Work task 1
Rewrite the passage of the post comparing CG and MY that begins at the words "I get panicked.  I" and stops after "the drive home.", using "playtest" in place of "demo".

Selected excerpt
*** Block opens ***

I get panicked.  I get back to the convention hall and ask for a schpiel on CG, and get more panicked.  It's pretty clear that there's a lot of overlap and, not only that, similar inspiration (we both had a reaction to a the same game as part of our generative impulse for the games in question).  I get a demo, and I'm worried cause I liked it so much and there seems to be overlap.  I play a 2 hour demo and relax.  But only a little bit.  Because after that point I feel a fire under my ass to get something written which in the end results in me writing the rules on the drive home.

Now to answer your question:

CG is inspired by things like Codename: Kids Next Door and Agent Cody Banks.  MY is more inspired by A Clockwork Orange, Malcolm X, The Yippies, etc.

In CG, there's a lot more setting intact and presented to you.  In MY you generate all of the setting although the rules bias toward a certain vibe.  For example you need not go for oppressive corporations or drone society, you define what is screwing up the world, and how it's doing it.

CG seems to me to be generally more task-resolution-based than MY.  MY has rules for special task-resolution-scenes, but for the most part it's conflict resolution.

*** Block closes ***

Dataset extract
*** Block opens ***

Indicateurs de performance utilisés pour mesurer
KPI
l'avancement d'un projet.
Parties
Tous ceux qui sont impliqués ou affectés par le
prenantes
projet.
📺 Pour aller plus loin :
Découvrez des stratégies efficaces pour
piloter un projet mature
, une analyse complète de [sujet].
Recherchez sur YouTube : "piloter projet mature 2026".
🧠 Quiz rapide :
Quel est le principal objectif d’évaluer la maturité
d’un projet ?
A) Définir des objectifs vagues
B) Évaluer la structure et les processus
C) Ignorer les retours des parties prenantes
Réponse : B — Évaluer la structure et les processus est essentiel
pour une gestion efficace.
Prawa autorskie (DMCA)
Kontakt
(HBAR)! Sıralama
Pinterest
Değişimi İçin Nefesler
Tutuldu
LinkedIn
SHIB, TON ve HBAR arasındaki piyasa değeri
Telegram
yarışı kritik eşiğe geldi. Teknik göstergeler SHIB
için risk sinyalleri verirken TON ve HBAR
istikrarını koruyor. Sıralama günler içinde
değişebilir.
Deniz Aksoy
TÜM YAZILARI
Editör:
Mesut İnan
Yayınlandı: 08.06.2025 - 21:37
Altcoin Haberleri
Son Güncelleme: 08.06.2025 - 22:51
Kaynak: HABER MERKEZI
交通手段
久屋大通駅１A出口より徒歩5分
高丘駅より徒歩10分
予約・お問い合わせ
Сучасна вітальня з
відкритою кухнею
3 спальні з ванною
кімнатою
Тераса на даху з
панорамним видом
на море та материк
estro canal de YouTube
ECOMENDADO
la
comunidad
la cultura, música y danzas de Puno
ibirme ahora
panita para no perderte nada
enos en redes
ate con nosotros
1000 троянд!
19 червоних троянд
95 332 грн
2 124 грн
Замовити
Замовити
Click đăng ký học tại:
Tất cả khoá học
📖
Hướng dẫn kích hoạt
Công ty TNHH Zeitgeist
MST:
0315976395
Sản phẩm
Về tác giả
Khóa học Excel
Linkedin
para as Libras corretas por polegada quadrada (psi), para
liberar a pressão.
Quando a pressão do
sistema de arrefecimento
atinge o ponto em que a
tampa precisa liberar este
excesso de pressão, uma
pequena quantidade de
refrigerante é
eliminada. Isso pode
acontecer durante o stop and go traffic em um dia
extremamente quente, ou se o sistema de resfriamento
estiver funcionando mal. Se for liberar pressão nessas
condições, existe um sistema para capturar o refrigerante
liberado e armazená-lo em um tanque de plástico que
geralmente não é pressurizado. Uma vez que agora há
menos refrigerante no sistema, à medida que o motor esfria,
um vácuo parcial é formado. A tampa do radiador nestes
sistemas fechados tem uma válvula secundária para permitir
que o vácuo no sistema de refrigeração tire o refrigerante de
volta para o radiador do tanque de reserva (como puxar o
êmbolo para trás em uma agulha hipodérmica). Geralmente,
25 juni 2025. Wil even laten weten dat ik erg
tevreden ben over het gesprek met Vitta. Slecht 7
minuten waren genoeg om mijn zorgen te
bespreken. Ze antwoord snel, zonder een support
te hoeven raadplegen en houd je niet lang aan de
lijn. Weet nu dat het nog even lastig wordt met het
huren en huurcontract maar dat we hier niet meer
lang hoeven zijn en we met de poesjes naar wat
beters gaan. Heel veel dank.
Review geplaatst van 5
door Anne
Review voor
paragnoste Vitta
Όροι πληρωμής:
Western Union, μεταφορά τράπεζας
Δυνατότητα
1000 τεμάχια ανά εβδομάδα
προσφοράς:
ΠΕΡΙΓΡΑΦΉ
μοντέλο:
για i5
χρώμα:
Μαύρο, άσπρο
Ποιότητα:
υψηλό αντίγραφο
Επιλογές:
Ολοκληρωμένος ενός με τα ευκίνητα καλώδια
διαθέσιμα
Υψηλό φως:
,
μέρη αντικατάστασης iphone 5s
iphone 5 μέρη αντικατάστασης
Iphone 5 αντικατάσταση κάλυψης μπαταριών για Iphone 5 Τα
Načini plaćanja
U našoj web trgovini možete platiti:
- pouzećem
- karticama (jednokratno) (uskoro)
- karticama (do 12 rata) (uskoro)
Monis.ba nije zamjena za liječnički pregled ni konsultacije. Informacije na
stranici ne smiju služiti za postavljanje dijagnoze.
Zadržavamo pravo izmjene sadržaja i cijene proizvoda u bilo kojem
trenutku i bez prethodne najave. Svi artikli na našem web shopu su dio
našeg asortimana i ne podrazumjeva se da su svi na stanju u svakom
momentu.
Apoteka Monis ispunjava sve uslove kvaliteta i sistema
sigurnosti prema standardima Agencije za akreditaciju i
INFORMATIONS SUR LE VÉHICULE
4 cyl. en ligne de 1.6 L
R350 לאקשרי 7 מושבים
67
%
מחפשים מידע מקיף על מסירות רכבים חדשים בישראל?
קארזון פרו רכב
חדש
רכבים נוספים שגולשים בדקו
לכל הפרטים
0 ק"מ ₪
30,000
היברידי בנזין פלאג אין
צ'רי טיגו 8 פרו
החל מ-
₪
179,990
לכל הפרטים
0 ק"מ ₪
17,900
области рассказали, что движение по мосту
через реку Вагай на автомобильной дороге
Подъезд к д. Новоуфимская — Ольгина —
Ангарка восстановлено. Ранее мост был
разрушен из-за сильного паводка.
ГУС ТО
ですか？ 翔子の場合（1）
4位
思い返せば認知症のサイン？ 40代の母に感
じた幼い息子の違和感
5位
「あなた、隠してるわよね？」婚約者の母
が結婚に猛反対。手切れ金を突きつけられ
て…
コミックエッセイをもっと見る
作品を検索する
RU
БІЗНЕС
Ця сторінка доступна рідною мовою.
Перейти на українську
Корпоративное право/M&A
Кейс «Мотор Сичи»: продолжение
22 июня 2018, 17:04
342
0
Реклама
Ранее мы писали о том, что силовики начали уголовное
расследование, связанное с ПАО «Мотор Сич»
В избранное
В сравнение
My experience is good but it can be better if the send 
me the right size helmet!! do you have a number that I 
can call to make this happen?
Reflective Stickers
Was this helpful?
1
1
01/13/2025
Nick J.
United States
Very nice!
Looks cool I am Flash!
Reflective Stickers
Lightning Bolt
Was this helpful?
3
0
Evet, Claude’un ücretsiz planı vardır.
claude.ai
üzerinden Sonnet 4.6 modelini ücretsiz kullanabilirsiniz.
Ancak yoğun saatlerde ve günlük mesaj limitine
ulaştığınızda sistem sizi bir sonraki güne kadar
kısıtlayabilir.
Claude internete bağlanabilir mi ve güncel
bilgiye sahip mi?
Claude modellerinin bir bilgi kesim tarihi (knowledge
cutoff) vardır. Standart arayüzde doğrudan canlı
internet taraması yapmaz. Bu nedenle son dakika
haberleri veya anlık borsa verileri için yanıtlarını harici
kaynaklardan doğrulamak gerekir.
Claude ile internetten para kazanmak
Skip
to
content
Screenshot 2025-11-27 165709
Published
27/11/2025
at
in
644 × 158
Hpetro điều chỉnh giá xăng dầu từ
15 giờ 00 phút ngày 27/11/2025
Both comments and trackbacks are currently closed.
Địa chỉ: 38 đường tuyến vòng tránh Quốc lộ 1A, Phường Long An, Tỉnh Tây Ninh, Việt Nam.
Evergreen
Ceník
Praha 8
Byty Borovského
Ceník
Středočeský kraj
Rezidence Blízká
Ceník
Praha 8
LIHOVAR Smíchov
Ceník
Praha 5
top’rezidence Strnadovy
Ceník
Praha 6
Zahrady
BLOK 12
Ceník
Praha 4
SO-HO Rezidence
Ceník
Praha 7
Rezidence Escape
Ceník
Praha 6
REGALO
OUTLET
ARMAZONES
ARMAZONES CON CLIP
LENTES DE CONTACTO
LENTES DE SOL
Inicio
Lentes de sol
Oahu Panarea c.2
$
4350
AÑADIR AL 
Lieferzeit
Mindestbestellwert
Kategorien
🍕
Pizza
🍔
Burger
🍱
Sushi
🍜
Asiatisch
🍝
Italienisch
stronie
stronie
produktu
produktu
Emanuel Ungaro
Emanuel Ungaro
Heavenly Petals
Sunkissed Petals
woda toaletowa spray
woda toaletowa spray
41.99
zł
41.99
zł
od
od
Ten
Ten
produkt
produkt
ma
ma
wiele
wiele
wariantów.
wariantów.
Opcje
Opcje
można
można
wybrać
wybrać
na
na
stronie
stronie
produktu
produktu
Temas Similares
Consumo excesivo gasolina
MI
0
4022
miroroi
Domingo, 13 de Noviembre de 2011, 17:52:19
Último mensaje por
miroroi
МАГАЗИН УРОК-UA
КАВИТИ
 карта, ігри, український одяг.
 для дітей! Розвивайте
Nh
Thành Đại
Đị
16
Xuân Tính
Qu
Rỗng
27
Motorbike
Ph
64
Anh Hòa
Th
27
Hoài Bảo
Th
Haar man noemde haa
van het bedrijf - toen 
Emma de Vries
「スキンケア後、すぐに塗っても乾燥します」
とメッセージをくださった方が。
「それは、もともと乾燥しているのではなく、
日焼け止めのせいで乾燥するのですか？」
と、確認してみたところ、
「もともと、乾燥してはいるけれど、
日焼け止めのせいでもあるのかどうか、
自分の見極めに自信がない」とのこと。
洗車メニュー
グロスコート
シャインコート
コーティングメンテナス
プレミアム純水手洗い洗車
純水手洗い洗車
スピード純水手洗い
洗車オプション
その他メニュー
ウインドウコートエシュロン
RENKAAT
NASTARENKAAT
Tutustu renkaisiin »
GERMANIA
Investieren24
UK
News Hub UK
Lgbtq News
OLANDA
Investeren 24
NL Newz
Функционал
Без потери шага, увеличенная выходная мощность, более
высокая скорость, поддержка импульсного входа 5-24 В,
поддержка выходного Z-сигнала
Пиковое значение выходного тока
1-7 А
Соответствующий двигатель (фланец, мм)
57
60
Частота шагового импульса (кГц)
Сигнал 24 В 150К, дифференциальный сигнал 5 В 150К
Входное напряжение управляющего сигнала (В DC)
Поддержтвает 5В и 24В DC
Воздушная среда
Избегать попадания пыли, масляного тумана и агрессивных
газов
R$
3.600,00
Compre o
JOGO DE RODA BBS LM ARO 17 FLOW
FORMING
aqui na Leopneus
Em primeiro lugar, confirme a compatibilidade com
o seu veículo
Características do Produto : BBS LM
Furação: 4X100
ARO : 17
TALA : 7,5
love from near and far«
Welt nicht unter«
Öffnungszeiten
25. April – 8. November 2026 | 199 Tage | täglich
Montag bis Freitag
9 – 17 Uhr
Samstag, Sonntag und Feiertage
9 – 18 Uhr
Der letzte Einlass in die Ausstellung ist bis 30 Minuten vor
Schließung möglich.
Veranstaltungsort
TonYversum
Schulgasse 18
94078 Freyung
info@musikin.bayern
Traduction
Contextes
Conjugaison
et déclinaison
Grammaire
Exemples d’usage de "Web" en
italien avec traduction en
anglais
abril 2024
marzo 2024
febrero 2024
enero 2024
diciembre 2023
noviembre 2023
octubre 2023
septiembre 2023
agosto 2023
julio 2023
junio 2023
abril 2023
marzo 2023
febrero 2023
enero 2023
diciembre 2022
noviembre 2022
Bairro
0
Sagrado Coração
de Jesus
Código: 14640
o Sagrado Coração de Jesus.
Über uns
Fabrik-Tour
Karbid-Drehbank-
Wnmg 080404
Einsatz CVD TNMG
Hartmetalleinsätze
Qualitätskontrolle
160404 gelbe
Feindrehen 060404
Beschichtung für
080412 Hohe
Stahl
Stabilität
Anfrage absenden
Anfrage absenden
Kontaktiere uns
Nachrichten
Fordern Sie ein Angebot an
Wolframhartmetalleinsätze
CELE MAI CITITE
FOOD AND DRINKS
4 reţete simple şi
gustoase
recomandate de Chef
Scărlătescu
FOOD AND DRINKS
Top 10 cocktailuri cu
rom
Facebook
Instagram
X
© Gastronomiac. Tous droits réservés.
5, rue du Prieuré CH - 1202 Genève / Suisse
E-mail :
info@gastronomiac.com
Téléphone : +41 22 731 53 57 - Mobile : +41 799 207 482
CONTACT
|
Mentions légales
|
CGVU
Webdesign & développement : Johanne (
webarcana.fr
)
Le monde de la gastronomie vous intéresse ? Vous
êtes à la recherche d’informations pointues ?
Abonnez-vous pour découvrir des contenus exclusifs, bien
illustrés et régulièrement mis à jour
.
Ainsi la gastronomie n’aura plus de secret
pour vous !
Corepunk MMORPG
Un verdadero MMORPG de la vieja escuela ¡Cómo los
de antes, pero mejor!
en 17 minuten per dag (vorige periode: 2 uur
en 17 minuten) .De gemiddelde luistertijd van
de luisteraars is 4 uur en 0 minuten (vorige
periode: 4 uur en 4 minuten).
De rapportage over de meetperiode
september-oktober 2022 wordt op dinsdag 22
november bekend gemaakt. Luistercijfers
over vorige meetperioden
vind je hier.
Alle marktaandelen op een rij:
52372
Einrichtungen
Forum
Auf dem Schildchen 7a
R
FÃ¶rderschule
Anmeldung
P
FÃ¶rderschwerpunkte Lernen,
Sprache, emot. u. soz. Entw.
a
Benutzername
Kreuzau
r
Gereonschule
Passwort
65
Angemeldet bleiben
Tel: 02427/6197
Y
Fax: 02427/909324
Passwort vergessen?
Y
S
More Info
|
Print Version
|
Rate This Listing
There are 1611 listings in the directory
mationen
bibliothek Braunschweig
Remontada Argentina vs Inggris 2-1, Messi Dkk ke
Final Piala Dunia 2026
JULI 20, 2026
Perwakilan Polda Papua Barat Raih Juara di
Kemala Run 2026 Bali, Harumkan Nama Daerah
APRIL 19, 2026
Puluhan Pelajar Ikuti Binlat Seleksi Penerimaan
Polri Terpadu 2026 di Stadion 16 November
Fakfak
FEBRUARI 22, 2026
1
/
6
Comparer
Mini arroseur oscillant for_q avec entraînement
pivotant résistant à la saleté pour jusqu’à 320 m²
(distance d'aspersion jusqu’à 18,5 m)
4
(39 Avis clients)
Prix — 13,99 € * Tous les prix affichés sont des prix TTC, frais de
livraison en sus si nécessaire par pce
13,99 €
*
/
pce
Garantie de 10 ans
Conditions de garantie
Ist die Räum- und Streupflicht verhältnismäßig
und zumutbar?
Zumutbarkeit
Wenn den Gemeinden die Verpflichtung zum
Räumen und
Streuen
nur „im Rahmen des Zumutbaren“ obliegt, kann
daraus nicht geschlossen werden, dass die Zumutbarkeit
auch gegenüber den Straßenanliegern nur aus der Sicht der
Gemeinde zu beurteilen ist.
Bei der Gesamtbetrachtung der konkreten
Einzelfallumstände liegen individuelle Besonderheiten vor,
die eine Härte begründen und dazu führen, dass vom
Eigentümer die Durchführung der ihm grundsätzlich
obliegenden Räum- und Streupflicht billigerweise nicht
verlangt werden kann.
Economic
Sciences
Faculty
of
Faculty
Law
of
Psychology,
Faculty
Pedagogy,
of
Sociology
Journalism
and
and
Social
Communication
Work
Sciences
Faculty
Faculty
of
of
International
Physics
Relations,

*** Block closes ***

Work task 2
Put the lines of the listing into a JSON list of strings, one string per line, leaving out blank lines. Start at the listing's first line and stop after the line that contains "Quel est le", and give only those lines.

Exercise answer 1
I get panicked.  I get back to the convention hall and ask for a schpiel on CG, and get more panicked.  It's pretty clear that there's a lot of overlap and, not only that, similar inspiration (we both had a reaction to a the same game as part of our generative impulse for the games in question).  I get a playtest, and I'm worried cause I liked it so much and there seems to be overlap.  I play a 2 hour playtest and relax.  But only a little bit.  Because after that point I feel a fire under my ass to get something written which in the end results in me writing the rules on the drive home.

Exercise answer 2
[
  "Indicateurs de performance utilisés pour mesurer",
  "KPI",
  "l'avancement d'un projet.",
  "Parties",
  "Tous ceux qui sont impliqués ou affectés par le",
  "prenantes",
  "projet.",
  "📺 Pour aller plus loin :",
  "Découvrez des stratégies efficaces pour",
  "piloter un projet mature",
  ", une analyse complète de [sujet].",
  "Recherchez sur YouTube : \"piloter projet mature 2026\".",
  "🧠 Quiz rapide :",
  "Quel est le principal objectif d’évaluer la maturité"
]